1. Technical Field
The present invention relates to a driver circuit for turning a power semiconductor device on and off.
2. Related Art
A driver circuit is necessary in order to cause a turning on and off of a power semiconductor device. The driver circuit has a pulse signal as an input, and amplifies the input as far as power needed for turning the power semiconductor device on and off.
One example of the driver circuit is shown in JP-A-2008-098920. The driver circuit of JP-A-2008-098920 includes an output buffer, formed of a high side output transistor (a p-channel field effect transistor) and a low side output transistor (an n-channel field effect transistor) that are turned on and off in a complementary way, and a dead time generator circuit for preventing the high side output transistor and low side output transistor from being turned on simultaneously.
A configuration wherein dead time is set in advance, as in the case of this driver circuit, is such that, when the output voltage of the driver circuit is set to be higher than the gate breakdown voltage of the high side output transistor and low side output transistor, a level shifter circuit for sending a gate signal to the high side output transistor is needed, and variation occurs in the transmission delay times of a high side output transistor drive signal and low side output transistor drive signal due to an action of the level shifter circuit. In order to combat this, it is necessary to secure dead time longer than the longest of the varying delay times, as a result of which, high speed switching becomes difficult. Also, as the circuit delay varies depending on the circuit configuration of the last stage of the dead time generator circuit and on operating conditions, a problem also occurs in that dead time setting is difficult.
Therefore, a circuit having a configuration wherein a turning off of the high side output transistor or low side output transistor is detected by monitoring the gate voltages thereof, the gate voltage of the high side output transistor is raised based on a downward change in the gate voltage of the low side output transistor, and the gate voltage of the low side output transistor is raised based on a downward change in the gate voltage of the high side output transistor, has been proposed (for example, refer to JP-A-2007-097348).
According to this configuration, after, for example, the high side output transistor is turned off, it is possible to swiftly cause the low side output transistor to be turned on, that is, to achieve a contraction of dead time.
However, when a turning off of the high side output transistor or low side output transistor is detected by monitoring the gate voltages thereof, as heretofore described, it is necessary to shift the levels of the transistor gate voltages.

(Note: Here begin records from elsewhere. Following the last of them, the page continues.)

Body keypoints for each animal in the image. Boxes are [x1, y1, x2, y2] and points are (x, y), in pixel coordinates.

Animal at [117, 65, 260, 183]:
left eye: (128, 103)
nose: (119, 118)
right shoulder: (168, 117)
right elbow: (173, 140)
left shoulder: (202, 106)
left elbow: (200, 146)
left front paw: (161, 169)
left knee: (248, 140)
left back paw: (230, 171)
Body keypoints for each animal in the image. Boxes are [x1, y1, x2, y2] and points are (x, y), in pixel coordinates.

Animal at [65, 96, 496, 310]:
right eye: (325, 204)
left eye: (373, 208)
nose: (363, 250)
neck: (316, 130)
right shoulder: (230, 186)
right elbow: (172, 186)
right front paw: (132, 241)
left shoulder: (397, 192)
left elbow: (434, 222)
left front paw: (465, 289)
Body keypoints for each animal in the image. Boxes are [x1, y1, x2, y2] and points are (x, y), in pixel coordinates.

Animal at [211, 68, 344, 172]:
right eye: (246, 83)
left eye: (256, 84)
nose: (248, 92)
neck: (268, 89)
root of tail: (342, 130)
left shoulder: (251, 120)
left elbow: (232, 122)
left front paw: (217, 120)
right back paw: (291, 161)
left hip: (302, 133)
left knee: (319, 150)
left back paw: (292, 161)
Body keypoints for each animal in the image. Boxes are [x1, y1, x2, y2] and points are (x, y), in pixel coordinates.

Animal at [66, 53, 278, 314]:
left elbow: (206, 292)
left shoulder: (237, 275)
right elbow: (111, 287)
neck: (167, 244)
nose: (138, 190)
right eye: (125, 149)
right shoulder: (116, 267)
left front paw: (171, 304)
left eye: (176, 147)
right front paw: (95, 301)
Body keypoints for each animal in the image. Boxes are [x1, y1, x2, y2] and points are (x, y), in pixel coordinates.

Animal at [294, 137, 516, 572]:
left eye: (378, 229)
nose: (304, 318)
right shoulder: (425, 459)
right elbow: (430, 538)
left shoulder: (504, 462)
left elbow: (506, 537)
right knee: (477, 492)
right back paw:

That is, when, for example, it is detected that the high side output transistor has been turned off, it is necessary, taking the gate breakdown voltages of the high side output transistor and low side output transistor to be 5V and the amplitude of a voltage output from a series connection point of the transistors (the potential of this portion is the high side reference potential) to be 10V, to shift the gate voltage of the high side output transistor to a level appropriate to the low side circuit, and to transmit the voltage to the low side circuit.
FIG. 4 shows a heretofore known example of a level shifter circuit (for example, refer to Japanese Patent No. 3,384,399 (FIG. 5)). The level shifter circuit includes a shift down (level decreasing) circuit portion and a shift up (level increasing) circuit portion. The gate voltage of the high side output transistor output from an unshown driver circuit is input into an SOUT1 terminal of the shift down circuit portion.
The gate voltage is applied via a resistor Rp3 to a Zener diode (a p-channel field effect transistor used as a Zener diode) Zp1, clamped by the Zener diode Zp1, and applied to the gate of a high breakdown voltage p-channel transistor HVP. Resistors Rp1 and Rp2 are connected in series to the source and drain respectively of the transistor HVP, and a Zener diode Zp2 is connected in parallel to the resistor Rp2. Consequently, when the transistor HVP is turned on based on the gate voltage input into the SOUT1 terminal, a shifted down signal is output from a connection point of the resistor Rpt and the cathode of the Zener diode Zp2. This signal is clamped by the Zener diode Zp2.
As the shift up circuit portion has a configuration symmetrical with that of the shift down circuit portion, reference signs corresponding to components will be given, and a description of the components omitted.
When the level shifter circuit of Japanese Patent No. 3,384,399 (FIG. 5) is applied as it is to a driver circuit, the following kinds of problems occur.
A: As a large current continues to flow through the transistor HVP from a VDDHI terminal toward a VDDLC terminal during a period for which the high side output transistor of the driver circuit is in an on-state, accompanying power loss poses a problem.
B: It has been known heretofore that, when the gate voltage of the SOUT1 terminal momentarily changes to an H level due to noise or the like, and the high breakdown voltage p-channel transistor HVP is turned off, during a period for which the high side output transistor has to be in an on-state, the output of the shift down circuit portion immediately changes to an L level. In this case, as a driver circuit control circuit that receives the output signal of the shift down circuit portion mistakenly determines that the on-period of the high side output transistor has finished, there is concern that a malfunction, such as the low side output transistor being turned on and a shoot through current flowing, will occur.